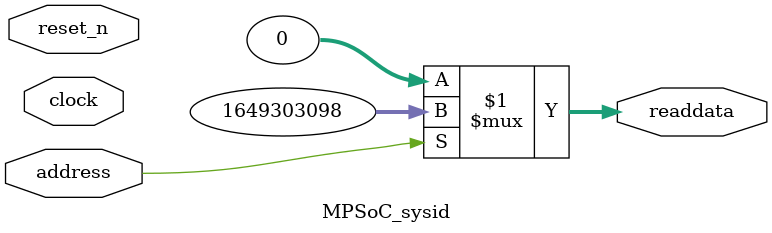
<source format=v>

`timescale 1ns / 1ps
// synthesis translate_on

// turn off superfluous verilog processor warnings 
// altera message_level Level1 
// altera message_off 10034 10035 10036 10037 10230 10240 10030 

module MPSoC_sysid (
               // inputs:
                address,
                clock,
                reset_n,

               // outputs:
                readdata
             )
;

  output  [ 31: 0] readdata;
  input            address;
  input            clock;
  input            reset_n;

  wire    [ 31: 0] readdata;
  //control_slave, which is an e_avalon_slave
  assign readdata = address ? 1649303098 : 0;

endmodule




</source>
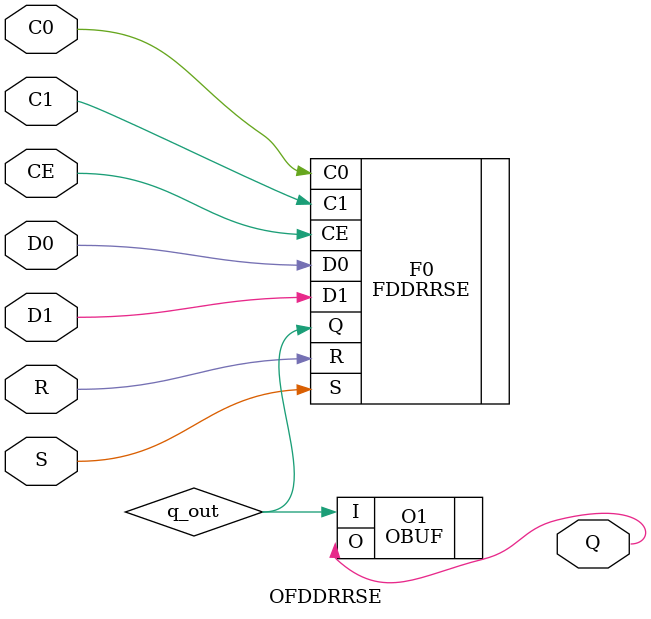
<source format=v>

/*

FUNCTION	: Dual Data Rate output D-FLIP-FLOP with sync reset, sync set and clock enable

*/

`timescale  1 ps / 1 ps

module OFDDRRSE (Q, C0, C1, CE, D0, D1, R, S);

    output Q;

    input  C0, C1, CE, D0, D1, R, S;

    wire   q_out;

    FDDRRSE F0 (.C0(C0),
	.C1(C1),
	.CE(CE),
	.R(R),
	.D0(D0),
	.D1(D1),
	.S(S),
	.Q(q_out));
    defparam F0.INIT = 1'b0;

    OBUF O1 (.I(q_out),
	.O(Q));

endmodule

</source>
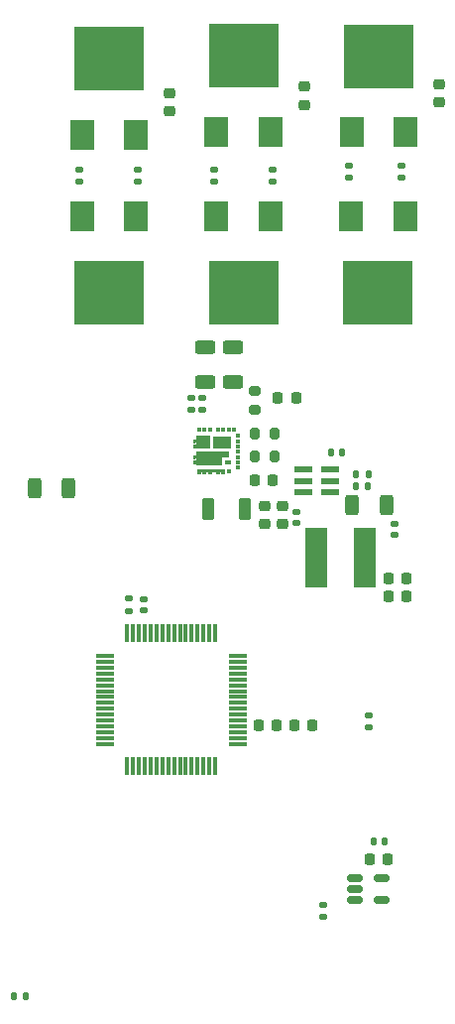
<source format=gbr>
%TF.GenerationSoftware,KiCad,Pcbnew,9.0.2*%
%TF.CreationDate,2025-08-16T18:35:03-07:00*%
%TF.ProjectId,Transmitter,5472616e-736d-4697-9474-65722e6b6963,rev?*%
%TF.SameCoordinates,Original*%
%TF.FileFunction,Paste,Top*%
%TF.FilePolarity,Positive*%
%FSLAX46Y46*%
G04 Gerber Fmt 4.6, Leading zero omitted, Abs format (unit mm)*
G04 Created by KiCad (PCBNEW 9.0.2) date 2025-08-16 18:35:03*
%MOMM*%
%LPD*%
G01*
G04 APERTURE LIST*
G04 Aperture macros list*
%AMRoundRect*
0 Rectangle with rounded corners*
0 $1 Rounding radius*
0 $2 $3 $4 $5 $6 $7 $8 $9 X,Y pos of 4 corners*
0 Add a 4 corners polygon primitive as box body*
4,1,4,$2,$3,$4,$5,$6,$7,$8,$9,$2,$3,0*
0 Add four circle primitives for the rounded corners*
1,1,$1+$1,$2,$3*
1,1,$1+$1,$4,$5*
1,1,$1+$1,$6,$7*
1,1,$1+$1,$8,$9*
0 Add four rect primitives between the rounded corners*
20,1,$1+$1,$2,$3,$4,$5,0*
20,1,$1+$1,$4,$5,$6,$7,0*
20,1,$1+$1,$6,$7,$8,$9,0*
20,1,$1+$1,$8,$9,$2,$3,0*%
G04 Aperture macros list end*
%ADD10C,0.000000*%
%ADD11RoundRect,0.218750X0.218750X0.256250X-0.218750X0.256250X-0.218750X-0.256250X0.218750X-0.256250X0*%
%ADD12RoundRect,0.073750X-0.651250X-0.221250X0.651250X-0.221250X0.651250X0.221250X-0.651250X0.221250X0*%
%ADD13RoundRect,0.250000X-0.625000X0.312500X-0.625000X-0.312500X0.625000X-0.312500X0.625000X0.312500X0*%
%ADD14RoundRect,0.250000X-0.312500X-0.625000X0.312500X-0.625000X0.312500X0.625000X-0.312500X0.625000X0*%
%ADD15RoundRect,0.250000X0.312500X0.625000X-0.312500X0.625000X-0.312500X-0.625000X0.312500X-0.625000X0*%
%ADD16RoundRect,0.225000X-0.225000X-0.250000X0.225000X-0.250000X0.225000X0.250000X-0.225000X0.250000X0*%
%ADD17RoundRect,0.225000X0.250000X-0.225000X0.250000X0.225000X-0.250000X0.225000X-0.250000X-0.225000X0*%
%ADD18RoundRect,0.225000X0.225000X0.250000X-0.225000X0.250000X-0.225000X-0.250000X0.225000X-0.250000X0*%
%ADD19RoundRect,0.140000X0.170000X-0.140000X0.170000X0.140000X-0.170000X0.140000X-0.170000X-0.140000X0*%
%ADD20RoundRect,0.140000X0.140000X0.170000X-0.140000X0.170000X-0.140000X-0.170000X0.140000X-0.170000X0*%
%ADD21R,2.000000X2.500000*%
%ADD22R,6.000000X5.500000*%
%ADD23RoundRect,0.225000X-0.250000X0.225000X-0.250000X-0.225000X0.250000X-0.225000X0.250000X0.225000X0*%
%ADD24RoundRect,0.200000X-0.275000X0.200000X-0.275000X-0.200000X0.275000X-0.200000X0.275000X0.200000X0*%
%ADD25RoundRect,0.135000X-0.185000X0.135000X-0.185000X-0.135000X0.185000X-0.135000X0.185000X0.135000X0*%
%ADD26RoundRect,0.135000X0.185000X-0.135000X0.185000X0.135000X-0.185000X0.135000X-0.185000X-0.135000X0*%
%ADD27RoundRect,0.200000X-0.200000X-0.275000X0.200000X-0.275000X0.200000X0.275000X-0.200000X0.275000X0*%
%ADD28RoundRect,0.075000X-0.700000X-0.075000X0.700000X-0.075000X0.700000X0.075000X-0.700000X0.075000X0*%
%ADD29RoundRect,0.075000X-0.075000X-0.700000X0.075000X-0.700000X0.075000X0.700000X-0.075000X0.700000X0*%
%ADD30RoundRect,0.250000X0.275000X0.700000X-0.275000X0.700000X-0.275000X-0.700000X0.275000X-0.700000X0*%
%ADD31RoundRect,0.150000X-0.512500X-0.150000X0.512500X-0.150000X0.512500X0.150000X-0.512500X0.150000X0*%
%ADD32RoundRect,0.135000X0.135000X0.185000X-0.135000X0.185000X-0.135000X-0.185000X0.135000X-0.185000X0*%
%ADD33R,1.900000X5.100000*%
%ADD34R,0.254000X0.304800*%
%ADD35R,0.304800X0.152400*%
%ADD36R,0.304800X0.457200*%
%ADD37R,0.457200X0.304800*%
%ADD38R,1.574800X1.050000*%
%ADD39C,0.127000*%
%ADD40R,0.580009X0.380009*%
G04 APERTURE END LIST*
D10*
%TO.C,U5*%
G36*
X108112411Y-70275005D02*
G01*
X106708407Y-70277401D01*
X106708407Y-69972601D01*
X106962407Y-69972601D01*
X106962407Y-69827399D01*
X106708407Y-69827399D01*
X106708407Y-69522599D01*
X106962407Y-69522599D01*
X106962401Y-69224995D01*
X108112411Y-69224995D01*
X108112411Y-70275005D01*
G37*
G36*
X109787405Y-70575501D02*
G01*
X109787405Y-71030492D01*
X109137393Y-71030492D01*
X109137406Y-71775490D01*
X106962404Y-71775490D01*
X106962407Y-71627401D01*
X106708407Y-71627401D01*
X106708407Y-71322601D01*
X106962407Y-71322601D01*
X106962407Y-71177399D01*
X106708407Y-71177399D01*
X106708407Y-70872599D01*
X106962407Y-70872599D01*
X106962404Y-70575492D01*
X109787405Y-70575501D01*
G37*
G36*
X109435976Y-72499993D02*
G01*
X109131176Y-72499993D01*
X109131176Y-72347593D01*
X108985888Y-72347593D01*
X108985888Y-72499993D01*
X108681088Y-72499993D01*
X108681088Y-72347593D01*
X108285712Y-72347593D01*
X108285712Y-72499993D01*
X107980912Y-72499993D01*
X107980912Y-72347593D01*
X107835624Y-72347593D01*
X107835624Y-72499993D01*
X107530824Y-72499993D01*
X107530824Y-72347593D01*
X107385536Y-72347593D01*
X107385536Y-72499993D01*
X107080736Y-72499993D01*
X107080736Y-72046400D01*
X109435976Y-72046400D01*
X109435976Y-72499993D01*
G37*
%TD*%
D11*
%TO.C,R20*%
X116887500Y-93960000D03*
X115312500Y-93960000D03*
%TD*%
%TO.C,D1*%
X113834500Y-93955000D03*
X112259500Y-93955000D03*
%TD*%
D12*
%TO.C,U4*%
X118400000Y-72100000D03*
X118400000Y-73050000D03*
X118400000Y-74000000D03*
X116090000Y-74000000D03*
X116090000Y-73050000D03*
X116090000Y-72100000D03*
%TD*%
D13*
%TO.C,R16*%
X110060000Y-61685000D03*
X110060000Y-64610000D03*
%TD*%
%TO.C,R15*%
X107750000Y-61690000D03*
X107750000Y-64615000D03*
%TD*%
D14*
%TO.C,R13*%
X93162500Y-73650000D03*
X96087500Y-73650000D03*
%TD*%
D15*
%TO.C,R11*%
X123192500Y-75160000D03*
X120267500Y-75160000D03*
%TD*%
D16*
%TO.C,C11*%
X124930000Y-81370000D03*
X123380000Y-81370000D03*
%TD*%
%TO.C,C12*%
X123360000Y-82900000D03*
X124910000Y-82900000D03*
%TD*%
D17*
%TO.C,C6*%
X114300000Y-76730000D03*
X114300000Y-75180000D03*
%TD*%
%TO.C,C5*%
X112790000Y-76730000D03*
X112790000Y-75180000D03*
%TD*%
D18*
%TO.C,C1*%
X123335000Y-105326000D03*
X121785000Y-105326000D03*
%TD*%
D19*
%TO.C,C3*%
X117820000Y-110220000D03*
X117820000Y-109260000D03*
%TD*%
D20*
%TO.C,C13*%
X119400000Y-70600000D03*
X118440000Y-70600000D03*
%TD*%
D21*
%TO.C,Q5*%
X113300000Y-50500000D03*
D22*
X111000000Y-57000000D03*
D21*
X108700000Y-50500000D03*
%TD*%
D23*
%TO.C,C9*%
X116200000Y-39425000D03*
X116200000Y-40975000D03*
%TD*%
D24*
%TO.C,R19*%
X112000000Y-65350000D03*
X112000000Y-67000000D03*
%TD*%
D16*
%TO.C,C19*%
X113950000Y-66000000D03*
X115500000Y-66000000D03*
%TD*%
D21*
%TO.C,Q6*%
X108700000Y-43300000D03*
D22*
X111000000Y-36800000D03*
D21*
X113300000Y-43300000D03*
%TD*%
D23*
%TO.C,C8*%
X104700000Y-39950000D03*
X104700000Y-41500000D03*
%TD*%
D25*
%TO.C,R1*%
X121730000Y-93080000D03*
X121730000Y-94100000D03*
%TD*%
D21*
%TO.C,Q3*%
X97200000Y-43500000D03*
D22*
X99500000Y-37000000D03*
D21*
X101800000Y-43500000D03*
%TD*%
D20*
%TO.C,C2*%
X123060000Y-103826000D03*
X122100000Y-103826000D03*
%TD*%
D26*
%TO.C,R3*%
X101200000Y-84140000D03*
X101200000Y-83120000D03*
%TD*%
%TO.C,R4*%
X101990000Y-47510000D03*
X101990000Y-46490000D03*
%TD*%
D27*
%TO.C,R17*%
X112000000Y-71000000D03*
X113650000Y-71000000D03*
%TD*%
D28*
%TO.C,U2*%
X99150000Y-88000000D03*
X99150000Y-88500000D03*
X99150000Y-89000000D03*
X99150000Y-89500000D03*
X99150000Y-90000000D03*
X99150000Y-90500000D03*
X99150000Y-91000000D03*
X99150000Y-91500000D03*
X99150000Y-92000000D03*
X99150000Y-92500000D03*
X99150000Y-93000000D03*
X99150000Y-93500000D03*
X99150000Y-94000000D03*
X99150000Y-94500000D03*
X99150000Y-95000000D03*
X99150000Y-95500000D03*
D29*
X101075000Y-97425000D03*
X101575000Y-97425000D03*
X102075000Y-97425000D03*
X102575000Y-97425000D03*
X103075000Y-97425000D03*
X103575000Y-97425000D03*
X104075000Y-97425000D03*
X104575000Y-97425000D03*
X105075000Y-97425000D03*
X105575000Y-97425000D03*
X106075000Y-97425000D03*
X106575000Y-97425000D03*
X107075000Y-97425000D03*
X107575000Y-97425000D03*
X108075000Y-97425000D03*
X108575000Y-97425000D03*
D28*
X110500000Y-95500000D03*
X110500000Y-95000000D03*
X110500000Y-94500000D03*
X110500000Y-94000000D03*
X110500000Y-93500000D03*
X110500000Y-93000000D03*
X110500000Y-92500000D03*
X110500000Y-92000000D03*
X110500000Y-91500000D03*
X110500000Y-91000000D03*
X110500000Y-90500000D03*
X110500000Y-90000000D03*
X110500000Y-89500000D03*
X110500000Y-89000000D03*
X110500000Y-88500000D03*
X110500000Y-88000000D03*
D29*
X108575000Y-86075000D03*
X108075000Y-86075000D03*
X107575000Y-86075000D03*
X107075000Y-86075000D03*
X106575000Y-86075000D03*
X106075000Y-86075000D03*
X105575000Y-86075000D03*
X105075000Y-86075000D03*
X104575000Y-86075000D03*
X104075000Y-86075000D03*
X103575000Y-86075000D03*
X103075000Y-86075000D03*
X102575000Y-86075000D03*
X102075000Y-86075000D03*
X101575000Y-86075000D03*
X101075000Y-86075000D03*
%TD*%
D30*
%TO.C,L2*%
X111150000Y-75500000D03*
X108000000Y-75500000D03*
%TD*%
D21*
%TO.C,Q9*%
X124800000Y-50500000D03*
D22*
X122500000Y-57000000D03*
D21*
X120200000Y-50500000D03*
%TD*%
D31*
%TO.C,U3*%
X120525000Y-106930000D03*
X120525000Y-107880000D03*
X120525000Y-108830000D03*
X122800000Y-108830000D03*
X122800000Y-106930000D03*
%TD*%
D26*
%TO.C,R8*%
X113500000Y-47520000D03*
X113500000Y-46500000D03*
%TD*%
D21*
%TO.C,Q1*%
X101800000Y-50500000D03*
D22*
X99500000Y-57000000D03*
D21*
X97200000Y-50500000D03*
%TD*%
D32*
%TO.C,R7*%
X121660000Y-72530000D03*
X120640000Y-72530000D03*
%TD*%
D16*
%TO.C,C21*%
X111950000Y-73000000D03*
X113500000Y-73000000D03*
%TD*%
D19*
%TO.C,C22*%
X106520000Y-66980000D03*
X106520000Y-66020000D03*
%TD*%
D33*
%TO.C,L1*%
X117200000Y-79600000D03*
X121400000Y-79600000D03*
%TD*%
D19*
%TO.C,C14*%
X123900000Y-77680000D03*
X123900000Y-76720000D03*
%TD*%
D25*
%TO.C,R9*%
X108500000Y-46500000D03*
X108500000Y-47520000D03*
%TD*%
D32*
%TO.C,R10*%
X121650000Y-73500000D03*
X120630000Y-73500000D03*
%TD*%
D34*
%TO.C,U5*%
X106835407Y-69674999D03*
X106835407Y-70125001D03*
X106835407Y-71024999D03*
X106835407Y-71475001D03*
D35*
X107233136Y-72423793D03*
X107683224Y-72423793D03*
X108133312Y-72423793D03*
X108833488Y-72423793D03*
X109283576Y-72423793D03*
D36*
X109733664Y-72275000D03*
D37*
X110483400Y-71925000D03*
X110483400Y-71475001D03*
X110483400Y-71024999D03*
X110483400Y-70575000D03*
X110483400Y-70125001D03*
X110483400Y-69674999D03*
X110483400Y-69225000D03*
D36*
X110183664Y-68725000D03*
X109733576Y-68725000D03*
X109283488Y-68725000D03*
X108833400Y-68725000D03*
X108133312Y-68725000D03*
X107683224Y-68725000D03*
X107233136Y-68725000D03*
D38*
X109167400Y-69750000D03*
D39*
X107565400Y-69738000D03*
X108073400Y-71135000D03*
D40*
X109664786Y-71490000D03*
%TD*%
D25*
%TO.C,R5*%
X120000000Y-46200000D03*
X120000000Y-47220000D03*
%TD*%
D23*
%TO.C,C10*%
X127700000Y-39195000D03*
X127700000Y-40745000D03*
%TD*%
D32*
%TO.C,R2*%
X92420000Y-117000000D03*
X91400000Y-117000000D03*
%TD*%
D25*
%TO.C,R6*%
X96990000Y-46490000D03*
X96990000Y-47510000D03*
%TD*%
D19*
%TO.C,C4*%
X102500000Y-84100000D03*
X102500000Y-83140000D03*
%TD*%
D26*
%TO.C,R12*%
X124490000Y-47220000D03*
X124490000Y-46200000D03*
%TD*%
D25*
%TO.C,R18*%
X107500000Y-65990000D03*
X107500000Y-67010000D03*
%TD*%
D27*
%TO.C,R14*%
X112000000Y-69000000D03*
X113650000Y-69000000D03*
%TD*%
D19*
%TO.C,C7*%
X115520000Y-76680000D03*
X115520000Y-75720000D03*
%TD*%
D21*
%TO.C,Q10*%
X120230000Y-43320000D03*
D22*
X122530000Y-36820000D03*
D21*
X124830000Y-43320000D03*
%TD*%
M02*

</source>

____________________

PROBLEM TO SOLVE: Would you output, from the records above, exactly the run of lines that starts at the line containing "X111000000Y-57000000D03*" and ends at the line containing "X121730000Y-93080000D03*", and only that run?

ANSWER SPACE:
X111000000Y-57000000D03*
D21*
X108700000Y-50500000D03*
%TD*%
D23*
%TO.C,C9*%
X116200000Y-39425000D03*
X116200000Y-40975000D03*
%TD*%
D24*
%TO.C,R19*%
X112000000Y-65350000D03*
X112000000Y-67000000D03*
%TD*%
D16*
%TO.C,C19*%
X113950000Y-66000000D03*
X115500000Y-66000000D03*
%TD*%
D21*
%TO.C,Q6*%
X108700000Y-43300000D03*
D22*
X111000000Y-36800000D03*
D21*
X113300000Y-43300000D03*
%TD*%
D23*
%TO.C,C8*%
X104700000Y-39950000D03*
X104700000Y-41500000D03*
%TD*%
D25*
%TO.C,R1*%
X121730000Y-93080000D03*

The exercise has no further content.